Adam Sternbergh on the Wordlessly Expressive Language of Emoji

Photo via Sari Botton's iPhone

Happy World Emoji Day, everyone. The occasion seems an appropriate time to re-read Adam Sternbergh‘s layered history of this “wordless tongue” in the November 2014 issue of New York Magazine. Sternbergh considers not only how those funny little icons came to be, but also how our relationship to them has evolved–and how they make the hard, cold digital world just a little nicer:

When I first encountered emoji, I assumed they were used only ironically—perhaps because, as a member of Generation X, I am accustomed to irony as a default communicative mode. And it’s certainly true that emoji have proved popular, unsurprisingly, with early adopters and techno-fetishists and people with trend-sensitive antennae—the kinds of people who might, for example, download a Japanese app to “force” their iPhone to reveal a hidden emoji keyboard. But emoji have also proved to be popular with the least ­techno-literate and ironic among us, i.e., our parents. Many people I spoke to relayed that their moms were the most enthusiastic adopters of emoji they knew. One woman said that her near-daily text-message-based interaction with her mother consists almost entirely of strings of emoji hearts. Another woman, with a septuagenarian mother, revealed to me that her mom had recently sent a text relaying regret, followed by a crying-face emoji—and that this was possibly the most straightforwardly emotional sentiment her mother had ever expressed to her.

And now we’re getting to the heart of what emoji do well—what perhaps they do better even than language itself, at least in the rough-and-tumble world online. Aside from the widespread difficulty of expressing yourself in real time with your clumsy thumbs, while hunched over a lit screen, and probably distracted by 50 other things, there’s the fact that the internet is mean. The widespread anonymity of the web has marked its nascent years with a kind of insidious incivility that we all now accept with resignation. Comment sections are a write-off. “Troll” is a new and unwelcome ­subspecies of person. Twitter’s a hashtag-strewn battlefield.

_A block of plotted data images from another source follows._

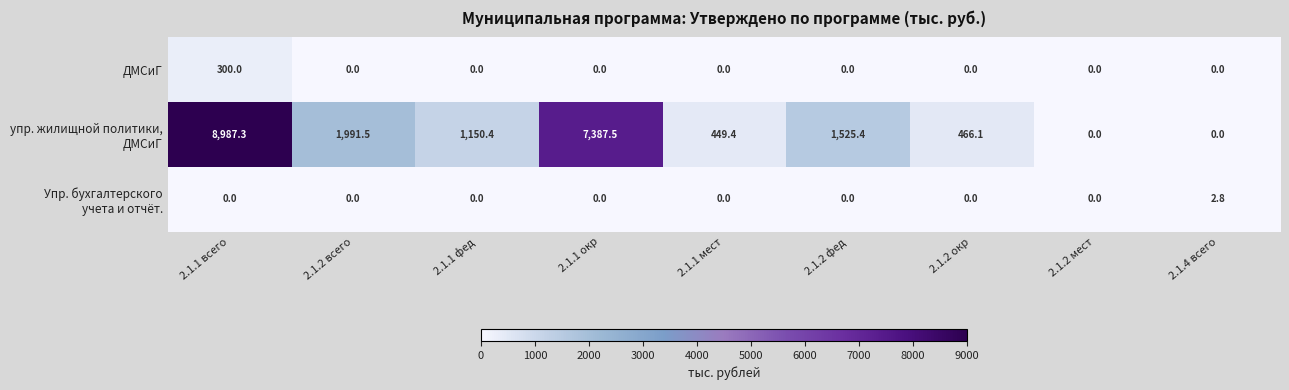

How many categories are shown in the chart?

9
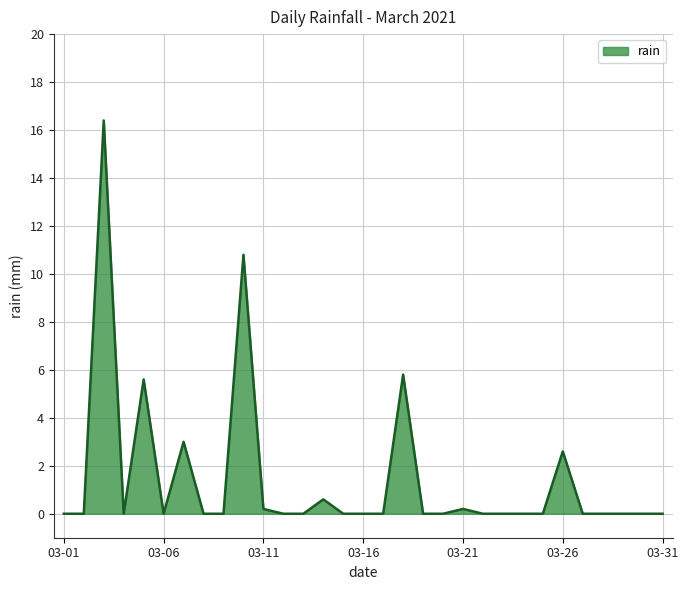

What is the maximum value shown in the chart?

16.4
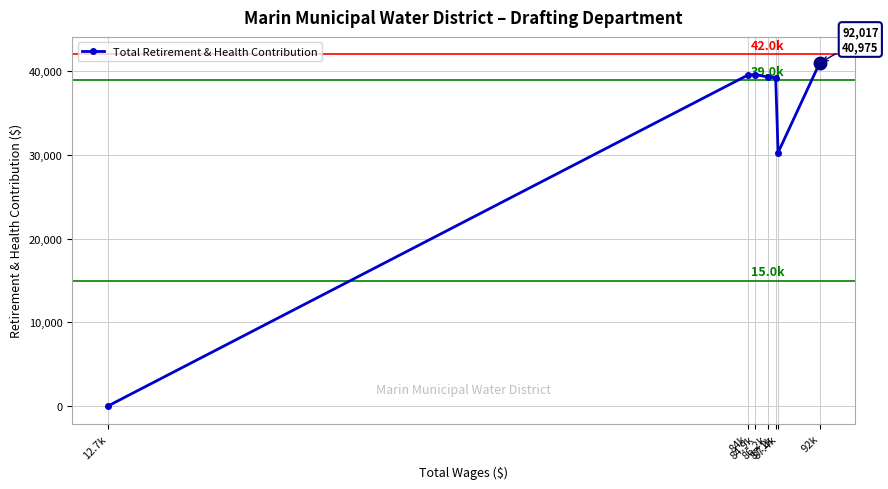

How many positive values are there?

6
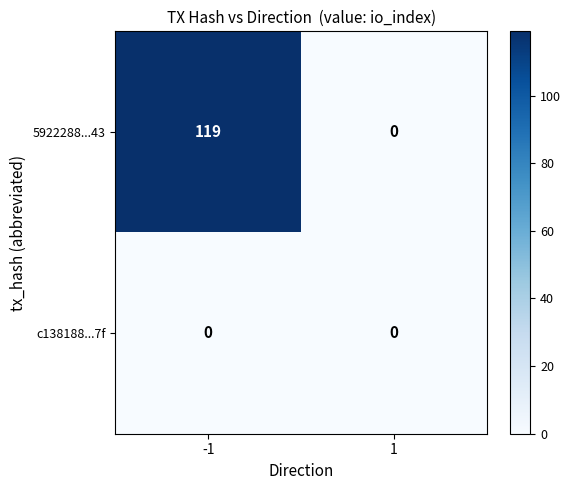

At which category is the sum across all series the highest?

-1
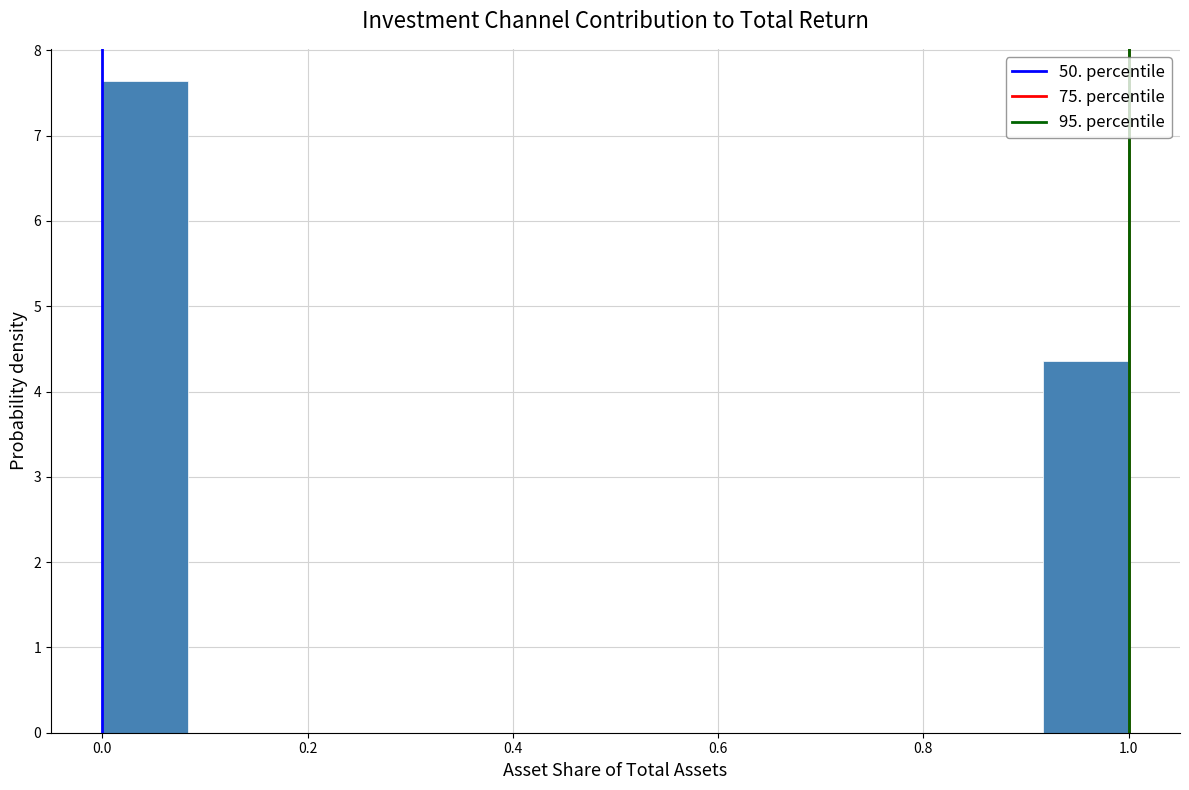

What is the height of the bar covering 0.00 to 0.08 on the x-axis? Neither the bar edges nor the heights are printed on the chart, so give them approximately, as read against the axes.

7.6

But emoji are not, it turns out, well designed to convey meanness. They are cartoons, first of all. And the emoji that ­exist—while very useful for conveying excitement, happiness, bemusement, befuddlement, and even love—are not very good at conveying anger, derision, or hate. If we can take as a given that millennials, as a generation, were raised in a digital environment—navigating, for the first time, digital relationships as an equally legitimate and in some ways dominant form of interpersonal ­interaction—it stands to reason they might be drawn to a communicative tool that serves as an antidote to ambient incivility. They might be especially receptive to, and even excited about, a tool that counteracts the harshness of life in the online world. They might be taken with emoji.